Cheshire west and chester council are a total disgrace you only have to look at the shambles and distruction at BARONS QUAY in Northwich to see there not up to the job! and now the town of chester are having the same done to them! WE NEED TO BRING BACK CHESHIRE COUNTY COUNCIL and VALE ROYAL BOROUGH COUNCIL TO SORT OUT THE MESS THEY HAVE GOT US INTO!

By Northwich

Like HS 2.Unessecary ,way overpriced, and will never recoup the£££ overspent on it.

By Justin

Does this not reflect what the Labour party did to the country (NO MONEY LEFT IN THE POT)

By Jester

‘Northwich’. I agree on localising government and that pairing Vale Royal with Chester is shortsighted – Northwich and Vale Royal probably have more in common with south Cheshire or even Manchester than with Chester, which is more in Merseyside’s orbit. But there’s no guarantee that a change of of councils will solve it – if they have the same councillors!

By SW

Dear Jester: You have been misled by the anarcho-capitalists (they call themselves conservative to fool us) and the Daily Mail et. al. Read Place North West instead, its champion! Today’s lesson: the global capitalist system (banks, financial institutes and capital markets) imploded in 2008 and revolving credit essential for businesses and governments stopped overnight (the banks went bust), so governments and central banks had to step in to save their national economies. Contrary to what the anarcho-capitalist/libertarian media said. By the way, the same crowd fooled folk into voting for Brexit (so that big money can ‘take back control’). Yes, I know. I’m boring and I should get a life!

By James Yates

It is clear that this project has been severely mismanaged throughout, given the amount of fee’s already paid without any real physical progress being made.
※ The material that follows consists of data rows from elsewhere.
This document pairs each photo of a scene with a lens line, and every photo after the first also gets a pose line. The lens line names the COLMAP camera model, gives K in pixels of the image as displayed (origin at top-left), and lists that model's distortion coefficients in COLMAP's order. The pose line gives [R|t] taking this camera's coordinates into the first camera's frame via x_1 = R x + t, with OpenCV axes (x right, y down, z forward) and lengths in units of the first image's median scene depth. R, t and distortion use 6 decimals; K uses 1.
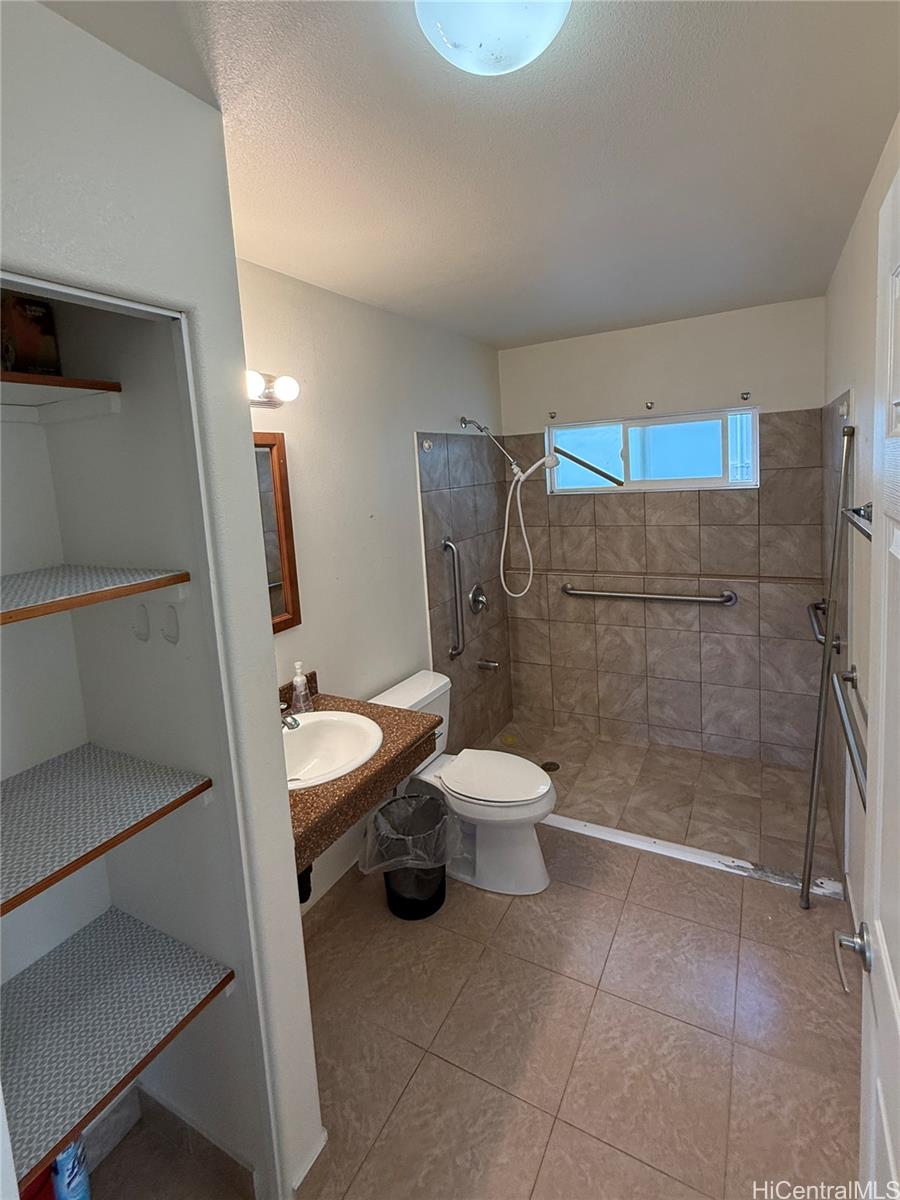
lens RADIAL K [[484.0, 0, 450.5], [0, 484.0, 595.4], [0, 0, 1]] dist [-0.000108, 0.000069]
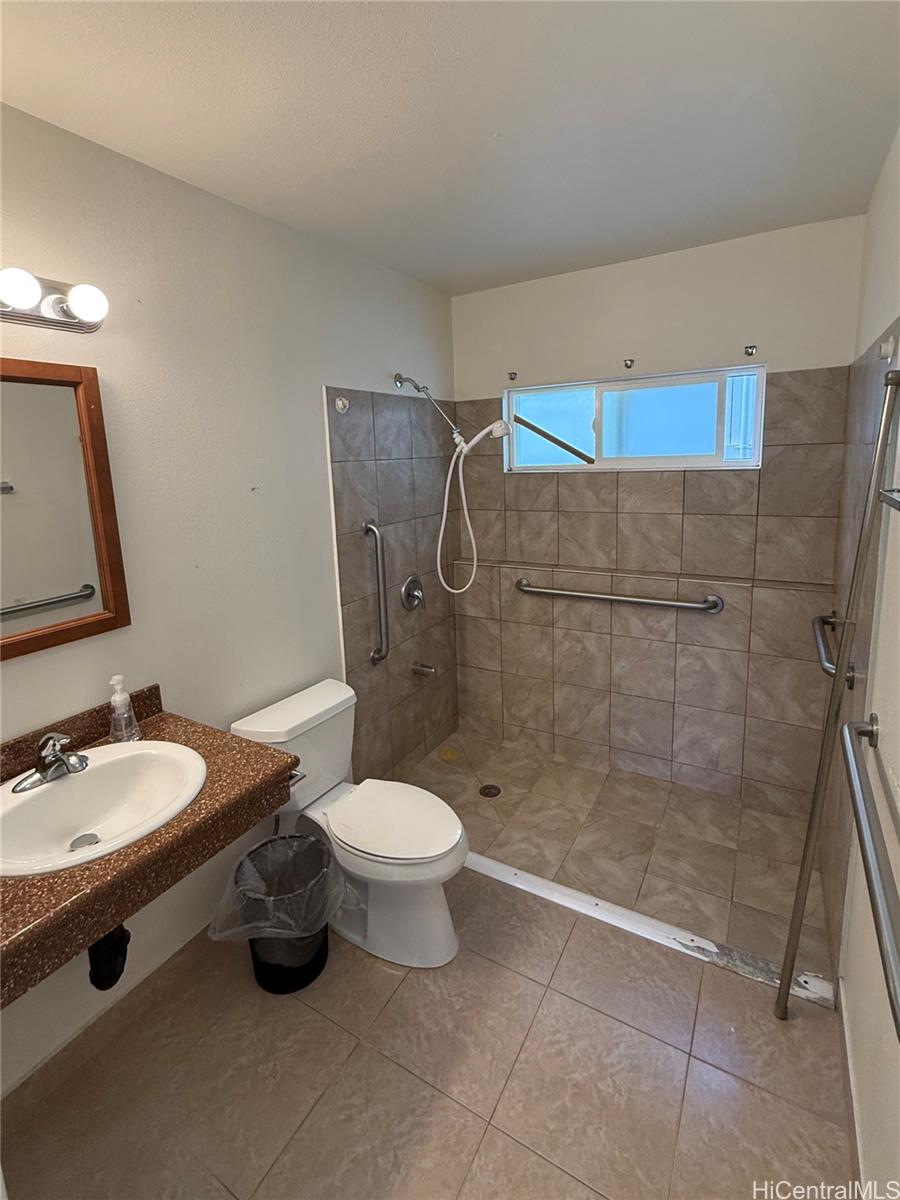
lens RADIAL K [[481.2, 0, 421.2], [0, 481.2, 601.9], [0, 0, 1]] dist [0.000346, -0.000025]
pose [[0.998274, 0.037326, -0.045338, 0.121416], [-0.035229, 0.998311, 0.046201, -0.019098], [0.046986, -0.044524, 0.997903, 0.169273]]
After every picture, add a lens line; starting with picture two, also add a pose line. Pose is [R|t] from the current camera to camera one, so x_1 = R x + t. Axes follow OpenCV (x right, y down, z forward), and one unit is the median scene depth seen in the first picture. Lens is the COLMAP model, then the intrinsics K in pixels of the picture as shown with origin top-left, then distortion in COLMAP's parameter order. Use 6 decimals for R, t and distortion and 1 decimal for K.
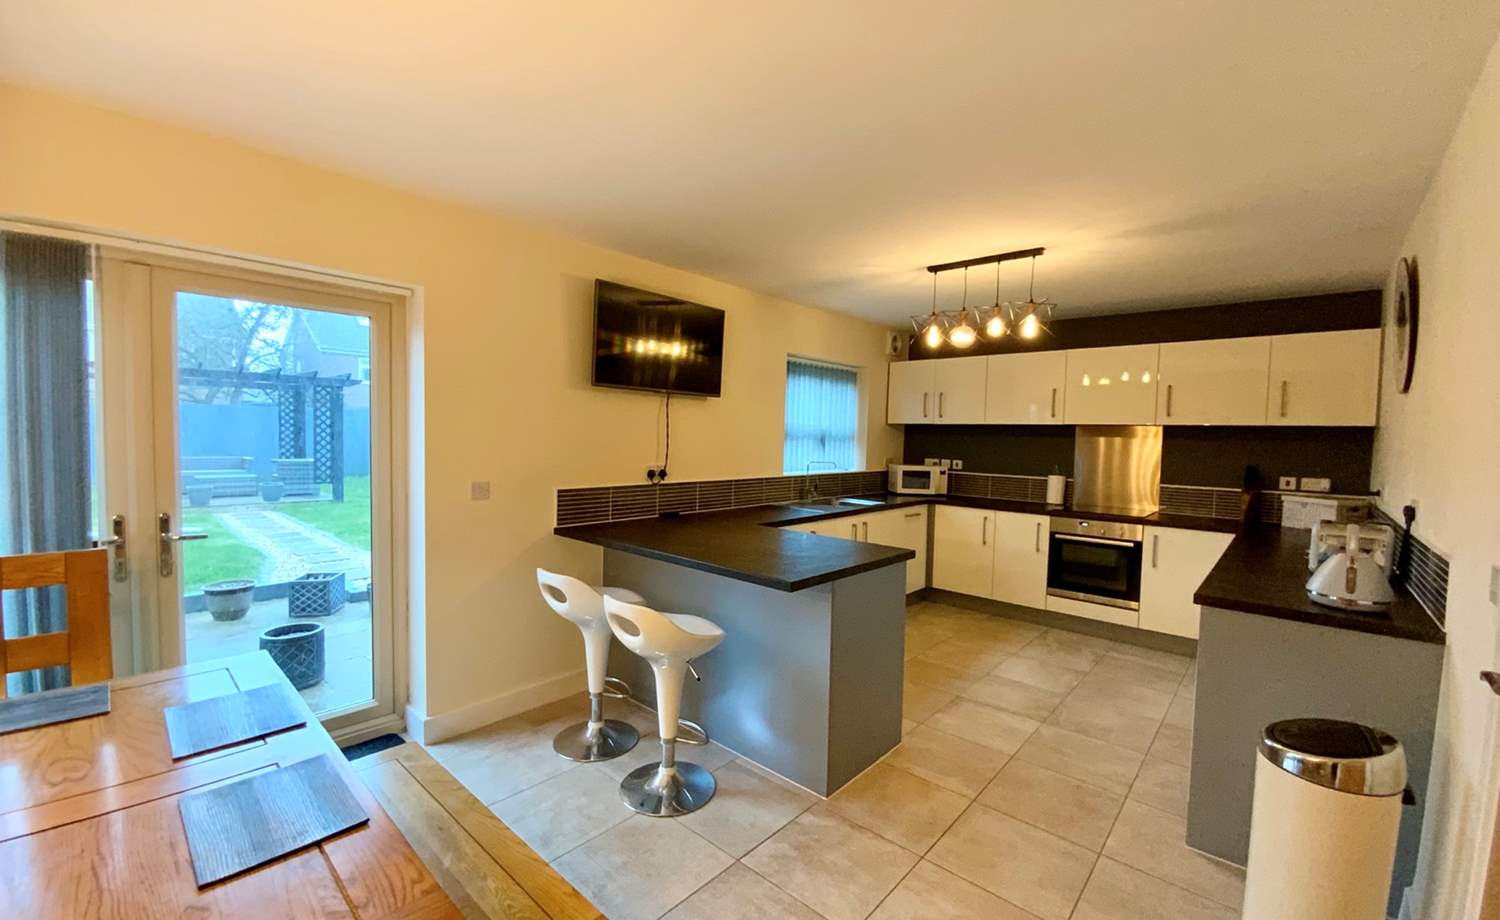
lens RADIAL K [[601.6, 0, 742.6], [0, 601.6, 464.1], [0, 0, 1]] dist [0.000830, -0.008162]
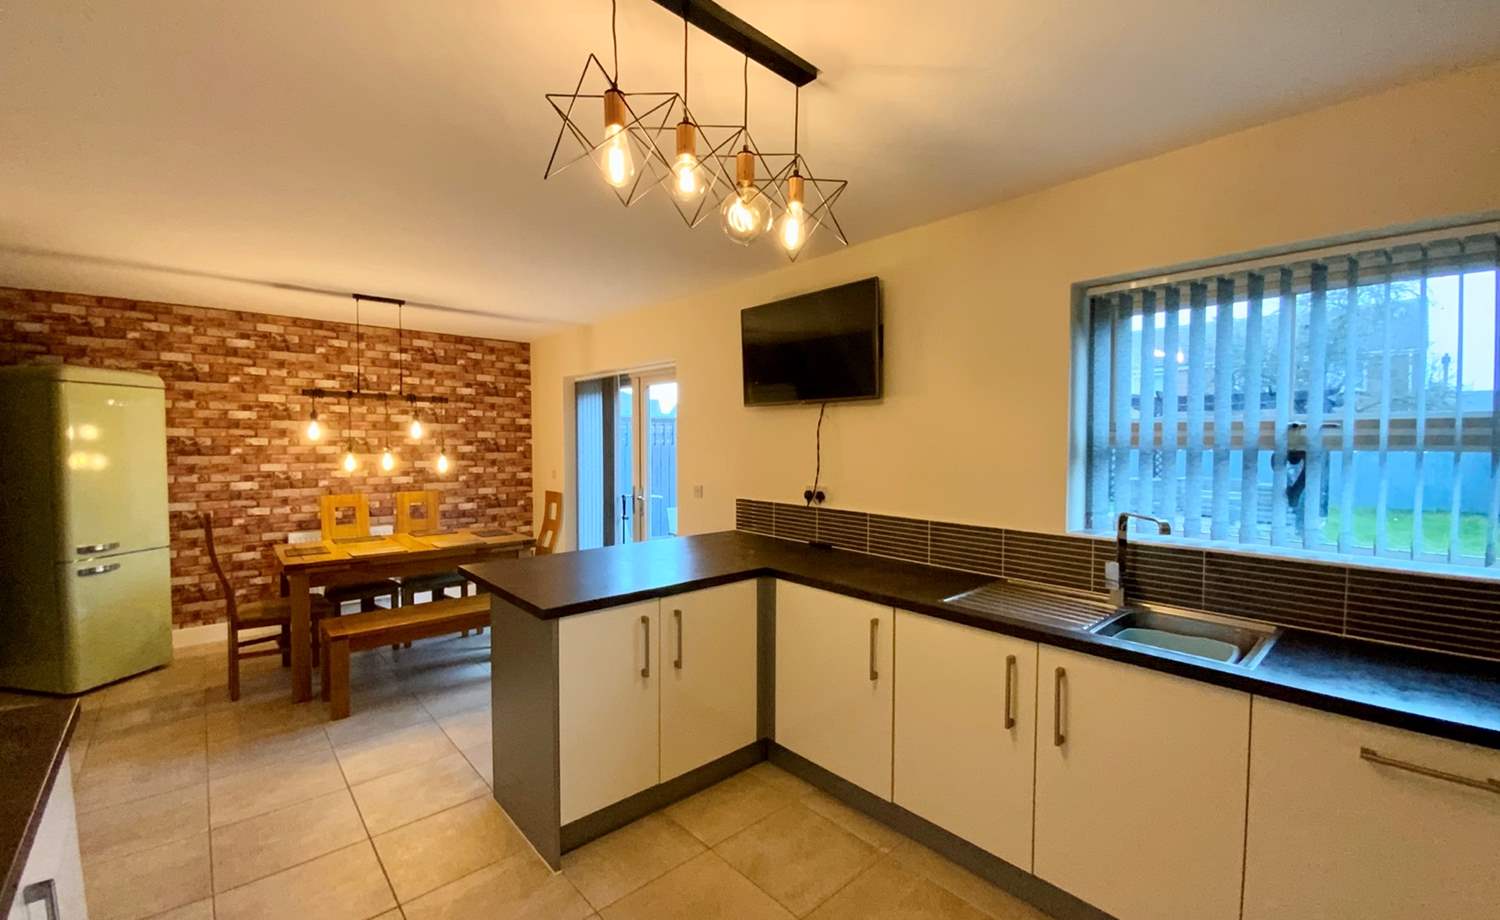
lens RADIAL K [[607.2, 0, 758.2], [0, 607.2, 459.5], [0, 0, 1]] dist [0.009923, -0.000140]
pose [[-0.088015, 0.010136, -0.996068, 0.639533], [-0.054390, 0.998408, 0.014966, -0.038839], [0.994633, 0.055493, -0.087324, 0.845733]]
Just a thought, but perhaps it would have been better to get new project managers in who are capable of delivering a project of this nature, as opposed to replacing the design team whom are simply working under these managers?

How much is the bill going to rise by employing new architects, new planning consultants, new drainage engineers, a new principal designer, new structural and civil engineers, new party wall consultants??
They are in danger of “doubling-up” on consultants fee’s with these wholesale changes.

By Chester B

… this black hole of non-accountability must stop now and a thorough investigation of where and how the money has been spent is one thing but how was it procured, where does the buck stop, who is in control, what were the previous architects paid for, etc, etc, etc

This money could have and should have been spent on frontline services not an ego project that some in the Council have been trying to deliver for nearly 20 years – come on new CEO sort it out!